A childhood friend pays tribute to one of Mumbai’s biggest cricketing heroes on his landmark birthday today
The moment I realised that Ajit Laxman Wadekar will complete 75 today, my memory raced back to the mid-1950’s. I know Ajit since our childhood. Both of us stayed at Shivaji Park and played tennis ball cricket together.
Ajit was the captain of our team when I joined Ruia College. He was also at the helm when I was selected to represent Bombay University. His statistics, particularly at the international level (2113 runs in 37 Tests), never did justice to the quality of his batting. He was a far superior batsman — very stylish and spectacular. His drives were sharp and he would rank very high among batsmen who played wristy shots.
He could destroy the length and rhythm of any bowler of international repute. Ajit played all the shots effortlessly. His on-drives, pulls, hooks and square-cuts were simply eye-catching. During 1962-63 inter-varsity tournament, he had three-figure scores in almost every match. He scored a lot of runs in the Ranji Trophy matches as well.
Captain Ajit Wadekar hits out in India's first innings during the third Test against England at the Oval in 1971. Pic/Getty Images
In those days, Mumbai’s batting line up was so strong that Ajit would normally bat at No 6. He would be promoted to No 3 if the match was played on matting or if it was a difficult pitch to bat on. Ajit never let the side down on such occasions and did full justice to the confidence reposed in him by his seniors. Incidentally, he is the only player who figured in all the 15 consecutive victorious Ranji Trophy seasons for Mumbai.

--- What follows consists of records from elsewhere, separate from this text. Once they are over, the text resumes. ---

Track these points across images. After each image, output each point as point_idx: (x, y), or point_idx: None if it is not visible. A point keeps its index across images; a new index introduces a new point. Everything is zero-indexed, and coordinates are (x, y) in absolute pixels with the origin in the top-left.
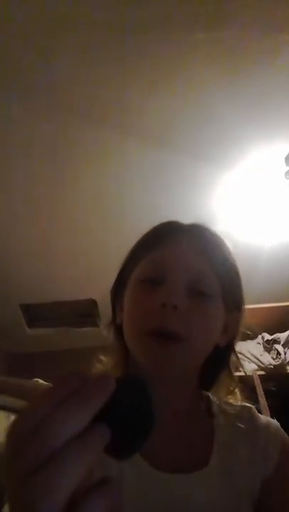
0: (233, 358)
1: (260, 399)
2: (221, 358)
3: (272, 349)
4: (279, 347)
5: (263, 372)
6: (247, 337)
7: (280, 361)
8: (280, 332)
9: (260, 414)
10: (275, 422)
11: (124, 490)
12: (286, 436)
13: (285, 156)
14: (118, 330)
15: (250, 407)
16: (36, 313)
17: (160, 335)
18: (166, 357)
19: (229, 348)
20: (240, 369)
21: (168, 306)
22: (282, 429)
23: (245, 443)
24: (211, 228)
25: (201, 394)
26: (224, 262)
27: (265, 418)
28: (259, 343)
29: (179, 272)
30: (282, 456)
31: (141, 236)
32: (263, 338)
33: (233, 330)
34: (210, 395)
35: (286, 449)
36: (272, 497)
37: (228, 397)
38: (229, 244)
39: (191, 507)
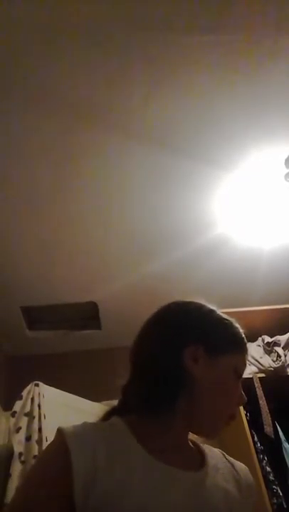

Among his many sterling batting performances, the ones that are worth mentioning are the triple century against Mysore and a double century against Rajasthan. The Mysore bowling attack included BS Chandrasekhar and EAS Prasanna whereas Rajasthan team had Vinoo Mankad, Subhash Gupte, Salim Durrani and Chandu Joshi.
Ajit Wadekar at the mid-day office on February 15 when he was shown some old footage of his cricketing days. Pic/Shadab Khan
In one inter-collegiate match, Ajit was involved in a century partnership for the last wicket with Suresh Sabnis. Ajit’s contribution in this partnership was 99 runs. Another match that I vividly remember was between Shivaji Park Gymkhana and Dadar Union in the Matunga Invitation tournament played at Shivaji Park. These 75-overs- a- side matches commenced on Saturday afternoon. Shivaji Park batted first and scored 200 runs in 50 overs.

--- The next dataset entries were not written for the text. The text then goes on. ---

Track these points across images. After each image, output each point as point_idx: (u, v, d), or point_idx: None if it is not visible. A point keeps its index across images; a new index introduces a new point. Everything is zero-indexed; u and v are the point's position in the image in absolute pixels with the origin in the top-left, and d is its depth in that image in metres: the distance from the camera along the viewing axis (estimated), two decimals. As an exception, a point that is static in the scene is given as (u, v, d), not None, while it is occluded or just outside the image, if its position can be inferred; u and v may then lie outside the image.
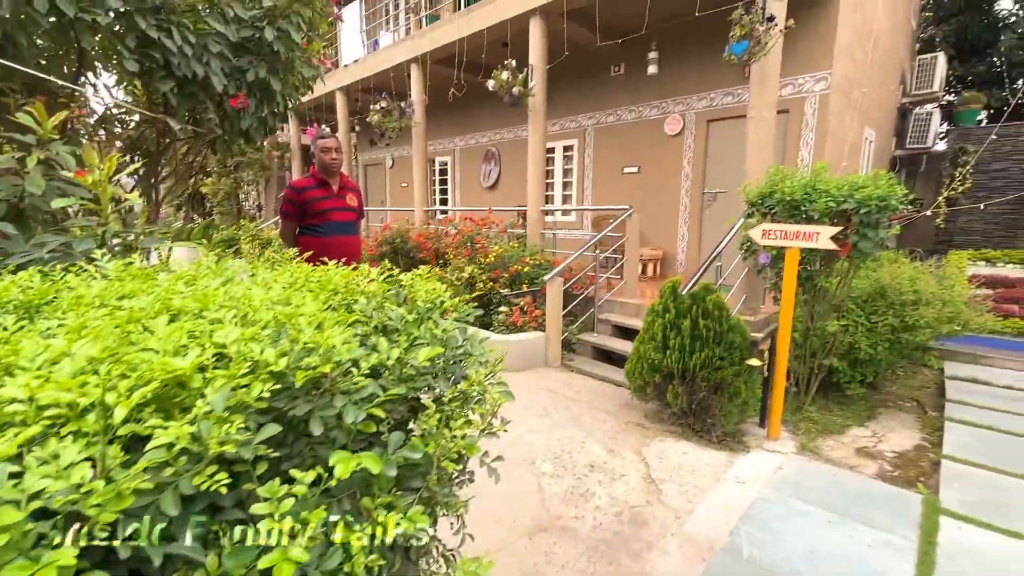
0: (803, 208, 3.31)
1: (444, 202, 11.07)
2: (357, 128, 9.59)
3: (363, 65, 9.04)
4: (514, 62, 5.92)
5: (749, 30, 3.84)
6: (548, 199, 8.77)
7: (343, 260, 2.81)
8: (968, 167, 7.66)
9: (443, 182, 11.03)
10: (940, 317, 3.67)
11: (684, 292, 3.48)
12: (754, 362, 3.13)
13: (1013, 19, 10.15)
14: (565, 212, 8.52)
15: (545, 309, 4.80)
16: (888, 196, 3.12)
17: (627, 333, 5.27)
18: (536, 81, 6.09)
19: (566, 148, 8.32)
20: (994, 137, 7.65)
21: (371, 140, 8.96)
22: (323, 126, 8.07)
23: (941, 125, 9.71)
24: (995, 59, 9.45)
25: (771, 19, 3.77)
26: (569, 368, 4.76)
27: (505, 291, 5.05)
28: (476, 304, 5.00)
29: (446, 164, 10.83)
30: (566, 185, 8.46)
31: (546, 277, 4.61)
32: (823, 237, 3.03)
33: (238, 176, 12.55)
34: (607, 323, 5.28)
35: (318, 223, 3.16)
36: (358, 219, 3.43)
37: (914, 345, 3.74)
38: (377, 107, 7.97)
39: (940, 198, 8.01)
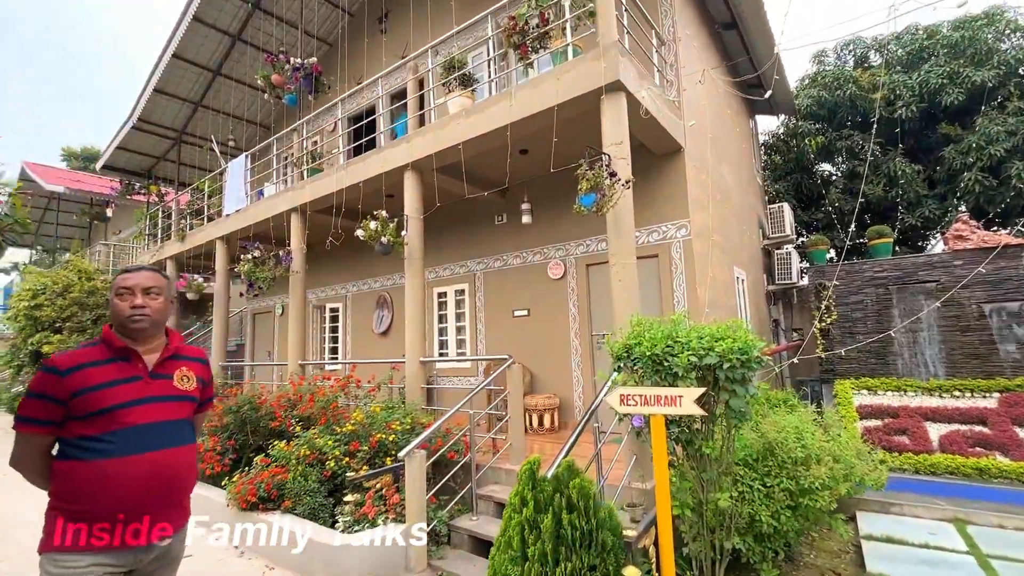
0: (666, 363, 2.94)
1: (336, 351, 10.16)
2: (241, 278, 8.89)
3: (245, 214, 8.66)
4: (384, 212, 5.74)
5: (595, 183, 3.84)
6: (443, 344, 8.23)
7: (156, 498, 1.68)
8: (829, 299, 8.26)
9: (334, 329, 10.25)
10: (835, 475, 3.26)
11: (549, 473, 2.82)
12: (632, 573, 2.41)
13: (833, 178, 12.23)
14: (460, 359, 7.96)
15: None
16: (748, 347, 2.84)
17: (511, 511, 4.41)
18: (412, 229, 5.90)
19: (458, 292, 8.06)
20: (843, 273, 8.46)
21: (240, 293, 8.24)
22: (143, 266, 7.35)
23: (801, 262, 10.83)
24: (828, 209, 11.08)
25: (613, 174, 3.82)
26: (437, 573, 3.72)
27: (352, 474, 4.10)
28: (327, 490, 3.85)
29: (337, 311, 10.18)
30: (460, 330, 8.03)
31: (403, 452, 3.78)
32: (687, 401, 2.60)
33: (95, 331, 10.96)
34: (489, 500, 4.41)
35: (99, 433, 1.63)
36: (195, 413, 1.93)
37: (816, 511, 3.24)
38: (248, 256, 7.40)
39: (815, 329, 8.46)
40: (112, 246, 14.60)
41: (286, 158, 8.53)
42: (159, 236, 11.52)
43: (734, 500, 3.14)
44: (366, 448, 4.46)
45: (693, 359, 2.84)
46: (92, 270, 11.90)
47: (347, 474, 4.09)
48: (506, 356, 4.99)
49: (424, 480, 3.85)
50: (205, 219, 10.00)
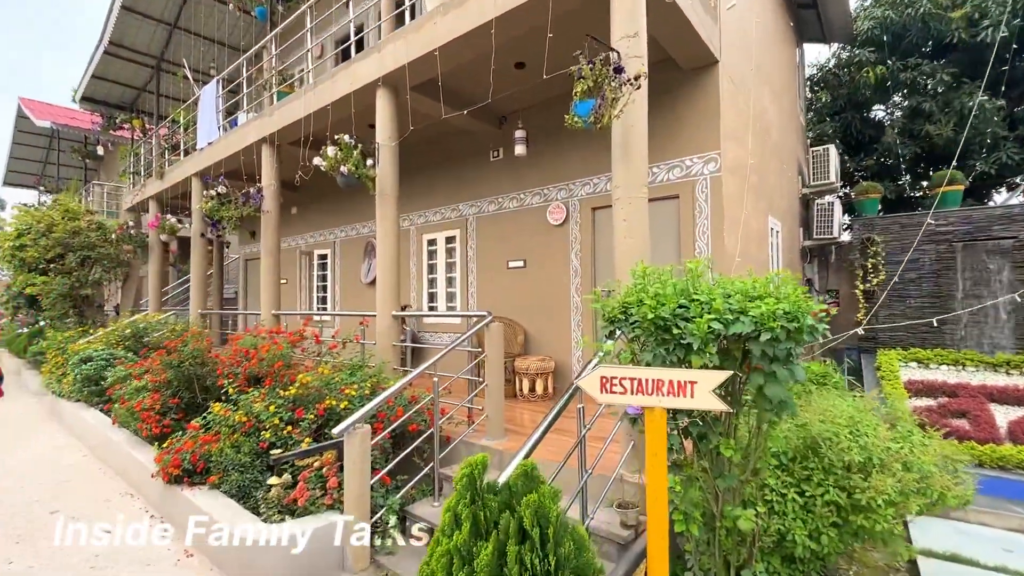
0: (676, 331, 2.04)
1: (326, 301, 9.49)
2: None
3: (217, 148, 7.78)
4: (348, 137, 4.78)
5: (595, 82, 2.82)
6: (432, 297, 7.43)
7: None
8: (878, 256, 7.12)
9: (324, 278, 9.54)
10: (904, 487, 2.38)
11: (502, 478, 2.02)
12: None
13: (889, 120, 10.65)
14: (442, 315, 7.16)
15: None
16: (798, 311, 1.92)
17: (480, 498, 3.69)
18: (383, 159, 4.95)
19: (448, 239, 7.17)
20: (896, 227, 7.25)
21: (202, 233, 7.51)
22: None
23: (844, 216, 9.54)
24: (880, 155, 9.64)
25: (620, 70, 2.78)
26: (382, 573, 3.05)
27: (278, 452, 3.38)
28: (265, 464, 2.90)
29: (326, 258, 9.42)
30: (450, 281, 7.19)
31: (337, 428, 3.02)
32: (703, 390, 1.72)
33: (81, 274, 10.48)
34: (455, 482, 3.68)
35: None
36: None
37: (875, 533, 2.40)
38: (211, 193, 6.58)
39: (857, 291, 7.37)
40: (104, 186, 13.98)
41: (256, 81, 7.52)
42: (142, 174, 10.78)
43: (759, 515, 2.31)
44: (312, 416, 3.74)
45: (716, 326, 1.93)
46: (78, 209, 11.28)
47: (272, 452, 3.38)
48: (484, 312, 4.14)
49: (367, 461, 3.10)
50: (182, 153, 9.17)
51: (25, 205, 12.26)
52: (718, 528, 2.35)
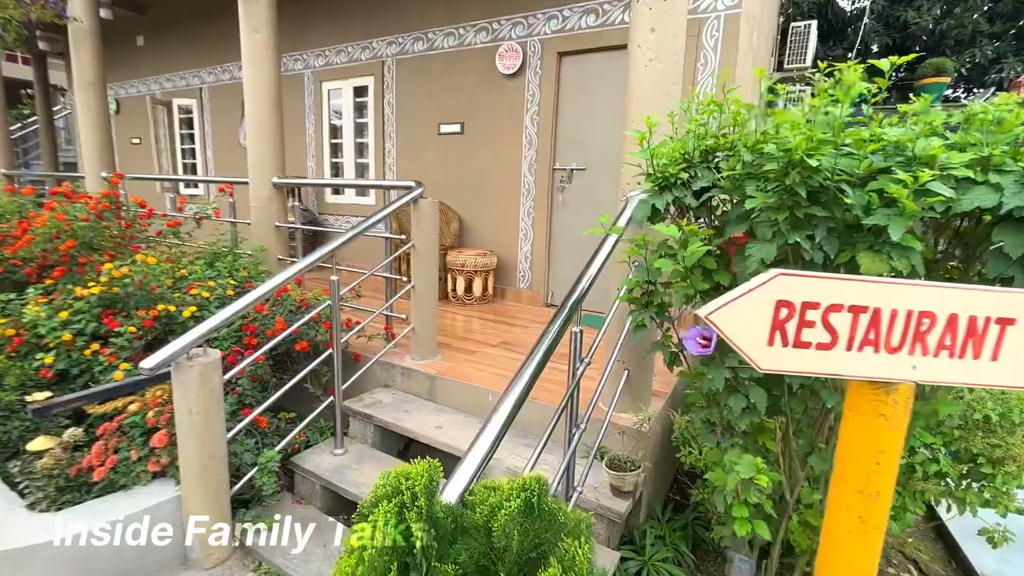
0: (845, 201, 0.96)
1: (193, 168, 7.35)
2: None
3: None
4: None
5: None
6: (336, 169, 5.80)
7: None
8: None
9: (190, 139, 7.29)
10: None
11: (448, 491, 0.95)
12: None
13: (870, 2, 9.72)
14: (359, 192, 5.63)
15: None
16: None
17: (406, 446, 2.71)
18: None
19: (358, 90, 5.40)
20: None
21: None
22: None
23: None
24: (851, 43, 8.83)
25: None
26: (251, 564, 2.01)
27: (36, 397, 2.04)
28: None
29: (191, 111, 7.11)
30: (361, 149, 5.56)
31: (157, 354, 1.74)
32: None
33: None
34: (369, 421, 2.62)
35: None
36: None
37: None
38: (-36, -28, 4.17)
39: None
40: None
41: None
42: None
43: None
44: (133, 328, 2.36)
45: (943, 192, 0.87)
46: None
47: (29, 398, 2.03)
48: (411, 183, 2.83)
49: (217, 404, 1.90)
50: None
51: None
52: (789, 518, 1.54)
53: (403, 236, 3.06)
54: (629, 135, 1.59)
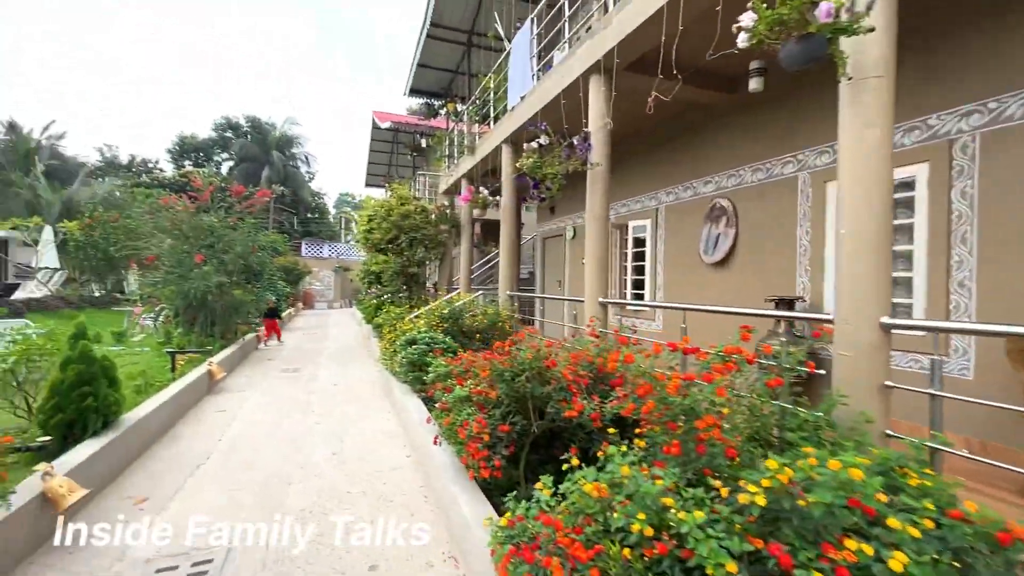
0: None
1: (639, 285, 7.55)
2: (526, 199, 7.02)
3: (530, 101, 6.57)
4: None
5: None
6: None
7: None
8: None
9: (639, 256, 7.58)
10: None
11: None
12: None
13: None
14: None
15: None
16: None
17: None
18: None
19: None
20: None
21: (524, 206, 6.25)
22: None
23: None
24: None
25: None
26: None
27: None
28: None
29: (643, 231, 7.42)
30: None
31: None
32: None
33: (410, 254, 11.36)
34: None
35: None
36: None
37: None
38: (532, 145, 5.21)
39: None
40: (426, 175, 15.52)
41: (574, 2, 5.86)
42: (455, 155, 10.95)
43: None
44: None
45: None
46: (407, 196, 12.40)
47: None
48: None
49: None
50: (491, 122, 8.52)
51: (372, 198, 14.48)
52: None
53: None
54: None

Ajit was not out on 90. The next day, in the remaining 25 overs, Ajit and Vishoo Bondre plundered 200 runs with Ajit completing his double century. Such was the mastery of Ajit’s strokes that the Dadar Union fielders were left with the job of only retrieving the ball from the boundary.
Ajit is one of the best close-in fielders that I have seen. Tall and slim, his hands were so big that in his palms, a cricket ball would look like a lemon. He had a royal, relaxed walk which appeared lethargic, but he could move at a lightning speed while fielding. He would mostly field at first slip. Being a left-hander, he could keep more than a normal gap between himself and the wicketkeeper. I have seen him taking some mind-boggling catches in the slips.
I remember the great catch that he took to get rid of Pandu Kotkar in the Ruia versus Siddharth College match. The ball from our medium-pace bowler, Vinod Karande, swung late and took the outer edge of Kotkar’s bat. Anticipating that the ball would land short and thus be out of the reach of Ajit at first slip, our wicketkeeper SB Dixit dived across, but the ball deflected off his outstretched glove towards the vacant second slip. By this time, Ajit had already moved to his left to take the catch.
As Dixit dived, Ajit lost the sight of the ball. He had barely a split second at his disposal as he saw the ball flying towards his right. He moved to his right in a flash and caught the ball inches off the ground. This catch is so fresh in my memory that I feel as if it happened only the other day.
Ajit’s leadership qualities were known to all since his college days itself. It was under his captaincy that India had series wins in West Indies and England in 1971. The entire cricket world was taken aback by India’s stupendous performance. Ajit was an intelligent captain. Even in the most difficult situations, he would remain calm and composed. He was a firm believer in preparing well.
He would hold a meeting of all the players and plan out the team’s strategy after taking into consideration their suggestions. The good part was that he always had a contingency plan in case the original plan misfired. And thus, one rarely found him caught in a helpless situation. It is no wonder that he did remarkably well even as a manager and coach of the Indian cricket team. Happy 75th, skipper!